-- WHAT TO DO --
In the items below, starting at the line containing "ورود / ثبت‌نام" and ending at the line containing "افزودن به سبدخرید", write out each line as one string in a JSON list, leaving out blank lines.

-- SOURCE MATERIAL --
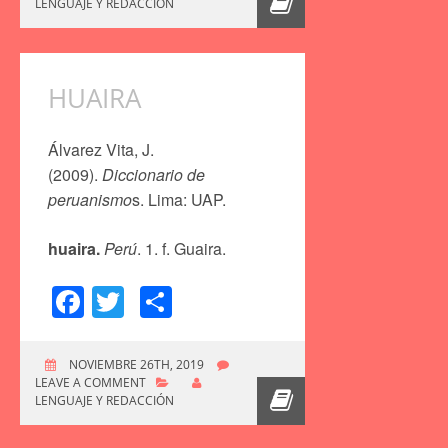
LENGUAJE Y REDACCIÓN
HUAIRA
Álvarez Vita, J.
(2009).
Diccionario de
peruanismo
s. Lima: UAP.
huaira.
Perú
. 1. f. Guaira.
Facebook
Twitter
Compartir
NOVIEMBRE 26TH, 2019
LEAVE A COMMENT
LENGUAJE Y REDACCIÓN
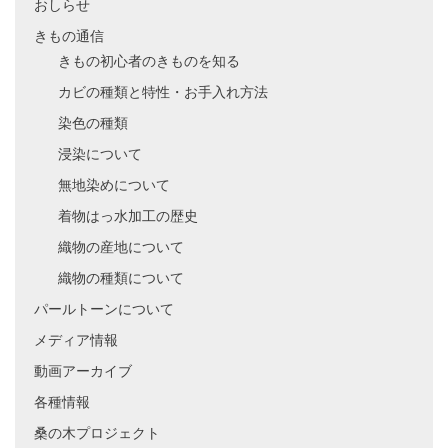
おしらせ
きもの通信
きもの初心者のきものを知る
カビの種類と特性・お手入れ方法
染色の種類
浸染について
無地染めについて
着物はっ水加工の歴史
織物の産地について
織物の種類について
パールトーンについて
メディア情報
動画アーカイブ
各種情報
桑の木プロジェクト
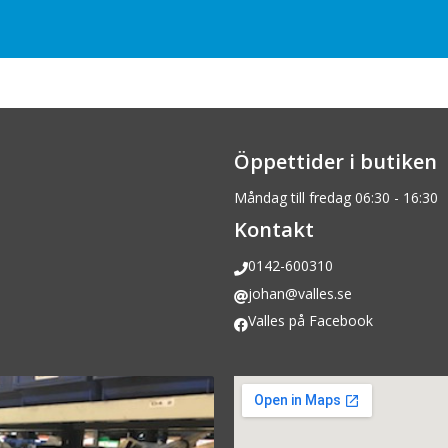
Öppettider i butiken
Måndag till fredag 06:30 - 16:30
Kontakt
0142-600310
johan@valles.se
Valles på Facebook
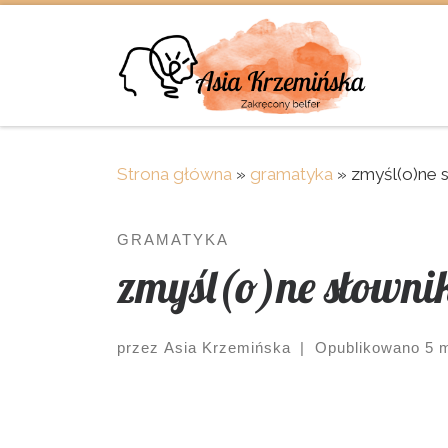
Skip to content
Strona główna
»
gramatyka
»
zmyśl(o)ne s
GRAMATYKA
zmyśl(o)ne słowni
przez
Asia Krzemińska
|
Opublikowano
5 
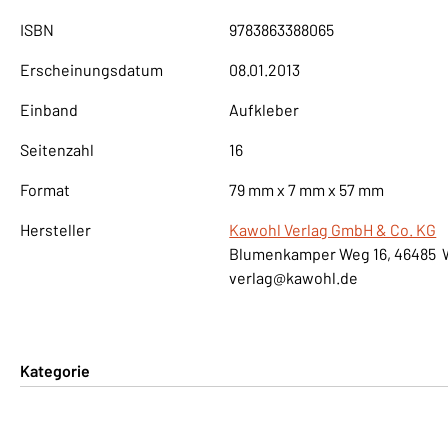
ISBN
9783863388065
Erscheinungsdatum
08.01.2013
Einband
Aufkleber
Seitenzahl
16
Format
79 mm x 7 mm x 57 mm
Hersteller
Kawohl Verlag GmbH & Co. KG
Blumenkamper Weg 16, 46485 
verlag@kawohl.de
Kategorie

...

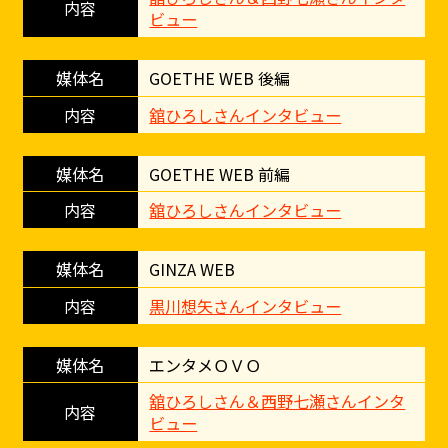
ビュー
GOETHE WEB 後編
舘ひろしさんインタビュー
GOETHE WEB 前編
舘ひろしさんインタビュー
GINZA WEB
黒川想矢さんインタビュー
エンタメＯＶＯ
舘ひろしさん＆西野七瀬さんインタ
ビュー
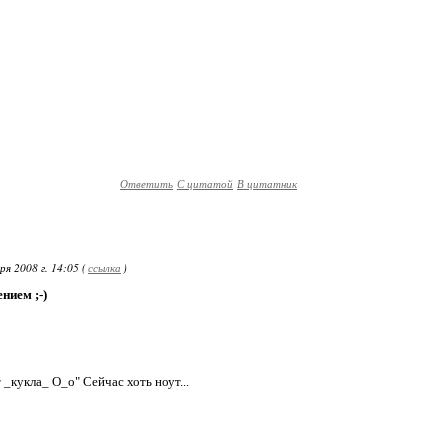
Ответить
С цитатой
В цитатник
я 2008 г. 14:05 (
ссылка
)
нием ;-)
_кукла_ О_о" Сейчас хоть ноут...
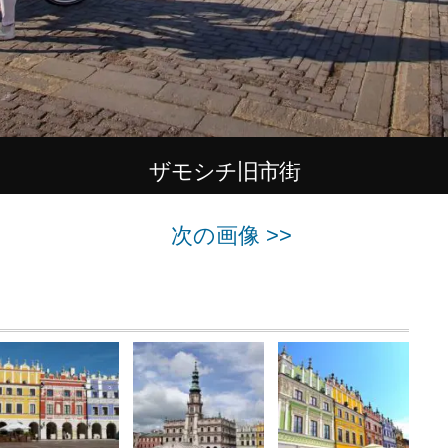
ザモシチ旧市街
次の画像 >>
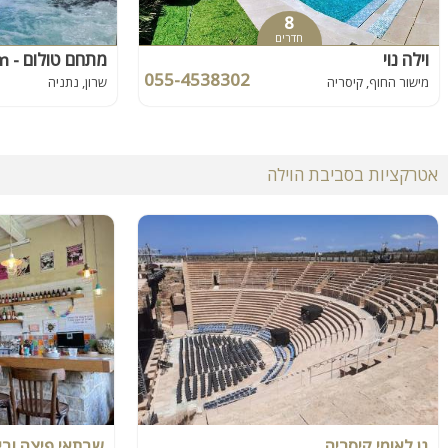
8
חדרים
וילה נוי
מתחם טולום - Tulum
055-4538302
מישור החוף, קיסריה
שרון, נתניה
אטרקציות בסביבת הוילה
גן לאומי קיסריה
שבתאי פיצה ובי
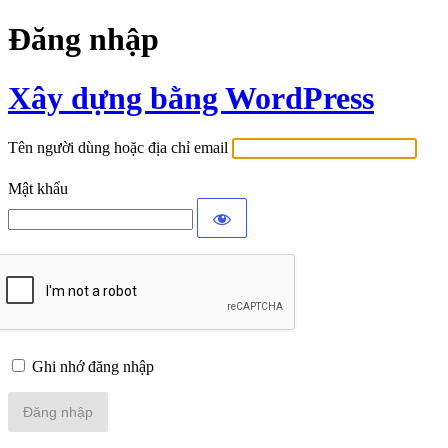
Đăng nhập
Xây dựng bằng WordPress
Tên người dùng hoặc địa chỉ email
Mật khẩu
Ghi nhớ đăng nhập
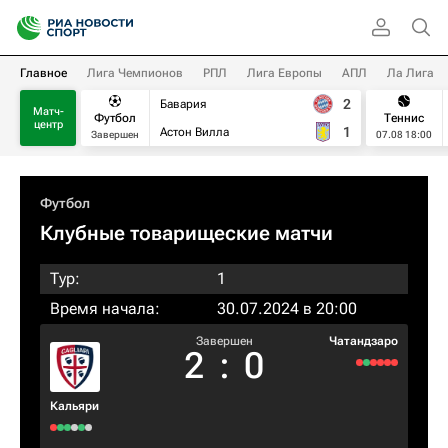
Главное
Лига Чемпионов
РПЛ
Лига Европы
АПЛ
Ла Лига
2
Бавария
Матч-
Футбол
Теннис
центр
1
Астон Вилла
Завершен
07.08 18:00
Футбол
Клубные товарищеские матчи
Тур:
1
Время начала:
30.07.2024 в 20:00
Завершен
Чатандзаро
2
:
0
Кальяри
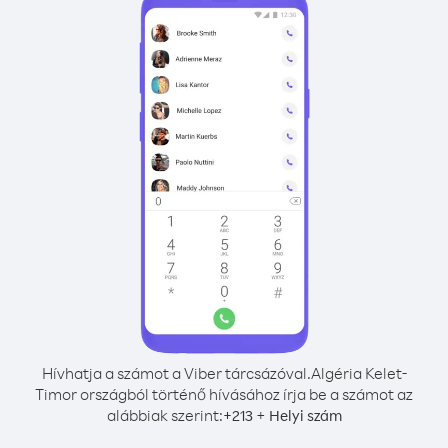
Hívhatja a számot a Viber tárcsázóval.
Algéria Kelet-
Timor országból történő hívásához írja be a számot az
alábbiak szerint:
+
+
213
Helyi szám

--

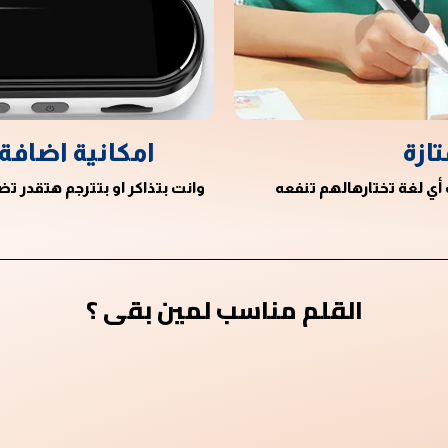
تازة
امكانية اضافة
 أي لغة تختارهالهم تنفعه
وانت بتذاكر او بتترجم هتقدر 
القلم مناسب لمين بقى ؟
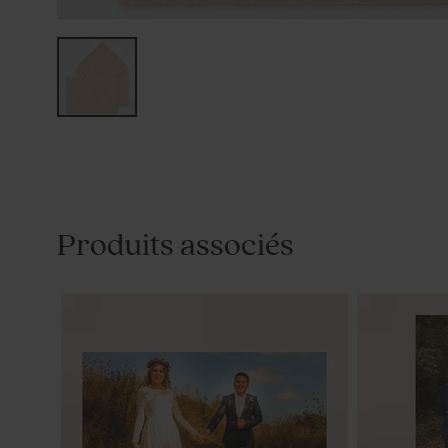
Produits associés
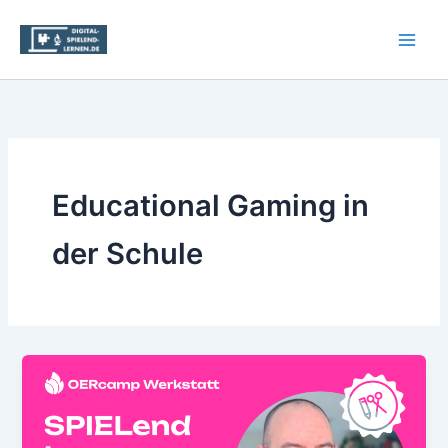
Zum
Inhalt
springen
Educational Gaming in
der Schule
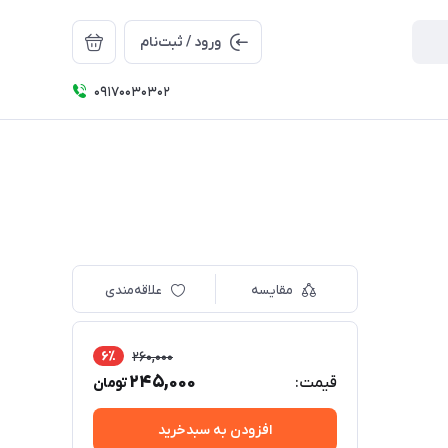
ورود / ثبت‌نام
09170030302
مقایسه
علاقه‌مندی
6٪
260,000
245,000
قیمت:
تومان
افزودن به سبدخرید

-- RESPONSE --
[
  "ورود / ثبت‌نام",
  "09170030302",
  "مقایسه",
  "علاقه‌مندی",
  "6٪",
  "260,000",
  "245,000",
  "قیمت:",
  "تومان",
  "افزودن به سبدخرید"
]